(Excerpted data)
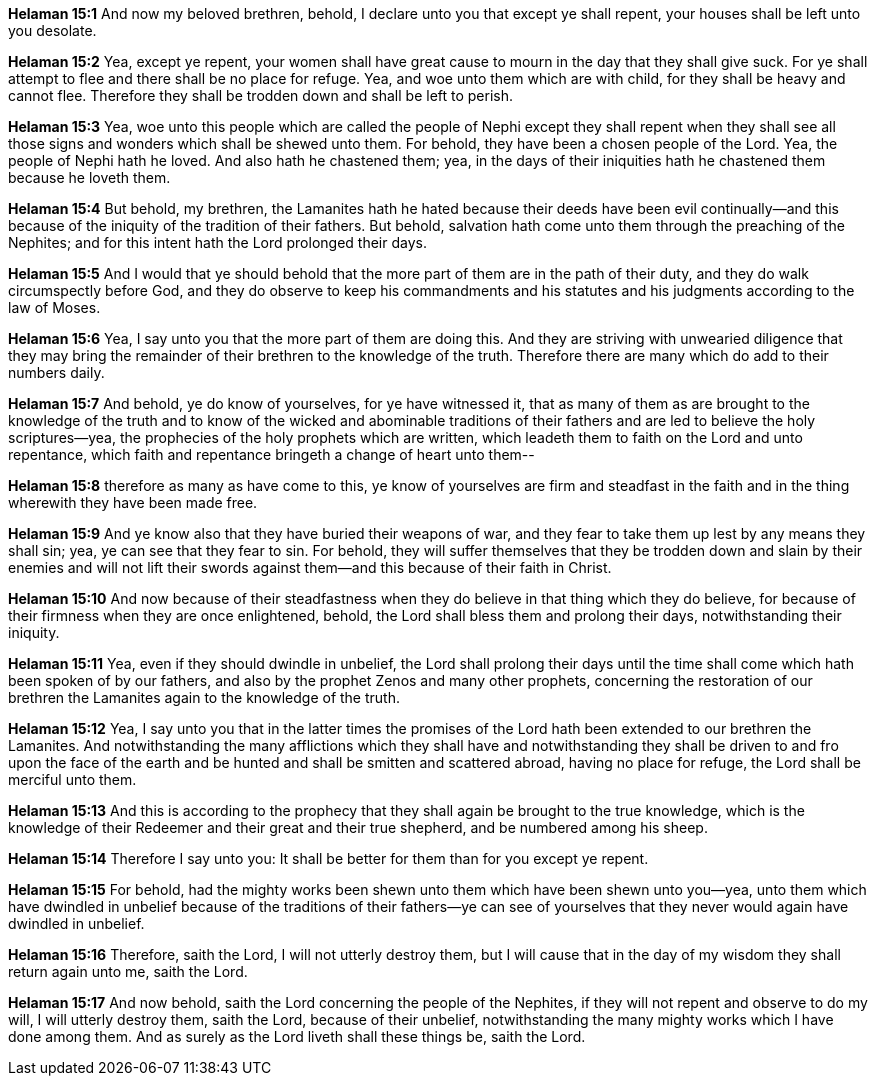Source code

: *Helaman 15:1* And now my beloved brethren, behold, I declare unto you that except ye shall repent, your houses shall be left unto you desolate.

*Helaman 15:2* Yea, except ye repent, your women shall have great cause to mourn in the day that they shall give suck. For ye shall attempt to flee and there shall be no place for refuge. Yea, and woe unto them which are with child, for they shall be heavy and cannot flee. Therefore they shall be trodden down and shall be left to perish.

*Helaman 15:3* Yea, woe unto this people which are called the people of Nephi except they shall repent when they shall see all those signs and wonders which shall be shewed unto them. For behold, they have been a chosen people of the Lord. Yea, the people of Nephi hath he loved. And also hath he chastened them; yea, in the days of their iniquities hath he chastened them because he loveth them.

*Helaman 15:4* But behold, my brethren, the Lamanites hath he hated because their deeds have been evil continually--and this because of the iniquity of the tradition of their fathers. But behold, salvation hath come unto them through the preaching of the Nephites; and for this intent hath the Lord prolonged their days.

*Helaman 15:5* And I would that ye should behold that the more part of them are in the path of their duty, and they do walk circumspectly before God, and they do observe to keep his commandments and his statutes and his judgments according to the law of Moses.

*Helaman 15:6* Yea, I say unto you that the more part of them are doing this. And they are striving with unwearied diligence that they may bring the remainder of their brethren to the knowledge of the truth. Therefore there are many which do add to their numbers daily.

*Helaman 15:7* And behold, ye do know of yourselves, for ye have witnessed it, that as many of them as are brought to the knowledge of the truth and to know of the wicked and abominable traditions of their fathers and are led to believe the holy scriptures--yea, the prophecies of the holy prophets which are written, which leadeth them to faith on the Lord and unto repentance, which faith and repentance bringeth a change of heart unto them--

*Helaman 15:8* therefore as many as have come to this, ye know of yourselves are firm and steadfast in the faith and in the thing wherewith they have been made free.

*Helaman 15:9* And ye know also that they have buried their weapons of war, and they fear to take them up lest by any means they shall sin; yea, ye can see that they fear to sin. For behold, they will suffer themselves that they be trodden down and slain by their enemies and will not lift their swords against them--and this because of their faith in Christ.

*Helaman 15:10* And now because of their steadfastness when they do believe in that thing which they do believe, for because of their firmness when they are once enlightened, behold, the Lord shall bless them and prolong their days, notwithstanding their iniquity.

*Helaman 15:11* Yea, even if they should dwindle in unbelief, the Lord shall prolong their days until the time shall come which hath been spoken of by our fathers, and also by the prophet Zenos and many other prophets, concerning the restoration of our brethren the Lamanites again to the knowledge of the truth.

*Helaman 15:12* Yea, I say unto you that in the latter times the promises of the Lord hath been extended to our brethren the Lamanites. And notwithstanding the many afflictions which they shall have and notwithstanding they shall be driven to and fro upon the face of the earth and be hunted and shall be smitten and scattered abroad, having no place for refuge, the Lord shall be merciful unto them.

*Helaman 15:13* And this is according to the prophecy that they shall again be brought to the true knowledge, which is the knowledge of their Redeemer and their great and their true shepherd, and be numbered among his sheep.

*Helaman 15:14* Therefore I say unto you: It shall be better for them than for you except ye repent.

*Helaman 15:15* For behold, had the mighty works been shewn unto them which have been shewn unto you--yea, unto them which have dwindled in unbelief because of the traditions of their fathers--ye can see of yourselves that they never would again have dwindled in unbelief.

*Helaman 15:16* Therefore, saith the Lord, I will not utterly destroy them, but I will cause that in the day of my wisdom they shall return again unto me, saith the Lord.

*Helaman 15:17* And now behold, saith the Lord concerning the people of the Nephites, if they will not repent and observe to do my will, I will utterly destroy them, saith the Lord, because of their unbelief, notwithstanding the many mighty works which I have done among them. And as surely as the Lord liveth shall these things be, saith the Lord.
(End Excerpted data)
• Exercise directions:
Lines above that contain the string "iniquity" make up the answer.

• Reply to the exercise:
*Helaman 15:4* But behold, my brethren, the Lamanites hath he hated because their deeds have been evil continually--and this because of the iniquity of the tradition of their fathers. But behold, salvation hath come unto them through the preaching of the Nephites; and for this intent hath the Lord prolonged their days.
*Helaman 15:10* And now because of their steadfastness when they do believe in that thing which they do believe, for because of their firmness when they are once enlightened, behold, the Lord shall bless them and prolong their days, notwithstanding their iniquity.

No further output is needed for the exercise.